1. An integrated circuit (IC) comprising:

provided a single crystal substrate, comprised of silicon with a first crystal lattice orientation;

a layer of directly bonded silicon (DSB) with a second crystal lattice orientation formed on a top surface of said single crystal substrate;

a region with said first crystal lattice orientation formed in said DSB layer and connecting with said top surface of said single crystal substrate, formed by solid phase epitaxy (SPE);

a region of field oxide formed at a lateral boundary between said region with said first crystal lattice orientation and said region with said second crystal lattice orientation;

a first well of a first electrical type formed in said region with said first crystal lattice orientation by ion implanting a first set of dopants of said first electrical type;

a second well of a second electrical type formed in said regions with said second crystal lattice orientation by ion implanting a second set of dopants of said second electrical type;

a first MOS transistor formed in said first well, further comprising:

a first gate dielectric layer formed on a top surface of said first well;

a first gate formed on a top surface of said first type of gate dielectric layer;

a first set of LDD offset spacers formed on lateral surfaces of said first type of gate;

a first set of LDD regions of said second electrical type formed in said first type of well adjacent to said first type of gate by ion implanting a second set of said second type of dopants;

a first set of gate sidewall spacers formed on lateral surfaces of said first type of LDD offset spacers; and

a first set of SD regions of said second electrical type formed in said first type of well adjacent to said first type of gate sidewall spacers by ion implanting a third set of said second type of dopants;

a second MOS transistor formed in said second well by a process further comprising the steps of:

a second gate dielectric layer formed on a top surface of said second well;

a second gate formed on a top surface of said second type of gate dielectric layer;

a second set of LDD offset spacers formed on lateral surfaces of said second type of gate;

a second set of LDD regions of said first electrical type formed in said second type of well adjacent to said second type of gate by ion implanting a second set of said first type of dopants;

a second set of gate sidewall spacers formed on lateral surfaces of said second type of LDD offset spacers; and

a second set of SD regions of said first electrical type formed in said second type of well adjacent to said second type of gate sidewall spacers by ion implanting a third set of said first type of dopants;

a PMD liner formed on top surfaces of said first type of transistor, said second type of transistor and said field oxide region;

a PMD layer formed on a top surface of said PMD liner; and

contacts formed in said PMD layer and said PMD liner to make electrical connections to said first type of SD regions and said second type of SD regions.

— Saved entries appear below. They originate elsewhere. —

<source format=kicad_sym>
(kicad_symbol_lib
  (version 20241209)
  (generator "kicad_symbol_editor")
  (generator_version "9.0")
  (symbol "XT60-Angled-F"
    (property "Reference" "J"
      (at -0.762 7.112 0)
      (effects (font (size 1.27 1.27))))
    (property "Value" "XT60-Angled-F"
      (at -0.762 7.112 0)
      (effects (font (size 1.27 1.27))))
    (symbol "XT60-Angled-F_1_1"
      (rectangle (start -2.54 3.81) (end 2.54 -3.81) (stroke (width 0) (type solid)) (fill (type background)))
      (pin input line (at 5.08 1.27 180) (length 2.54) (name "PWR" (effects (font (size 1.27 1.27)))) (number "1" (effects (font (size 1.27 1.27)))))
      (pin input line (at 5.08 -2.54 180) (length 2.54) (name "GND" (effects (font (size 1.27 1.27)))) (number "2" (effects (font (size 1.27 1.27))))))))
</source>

2. The IC of claim 1, in which crystal lattice discontinuities at a lateral boundary between regions defined for said first crystal lattice orientation and regions defined for said second crystal lattice orientation are contained in a zone less then 40 nanometers wide.

3. The IC of claim 1, in which crystal lattice discontinuities at a lateral boundary between regions defined for said first crystal lattice orientation and regions defined for said second crystal lattice orientation are contained in a zone less then 30 nanometers wide.

4. The IC of claim 3, in which:

said first crystal lattice orientation is a (100) orientation;

said second crystal lattice orientation is a (110) orientation;

said first electrical type is p-type;

said second electrical type is n-type;

said first MOS transistor is an n-channel MOS transistor; and

said second MOS transistor is a p-channel MOS transistor.

5. The IC of claim 4, in which a thickness of said DSB layer is between 100 and 250 nanometers.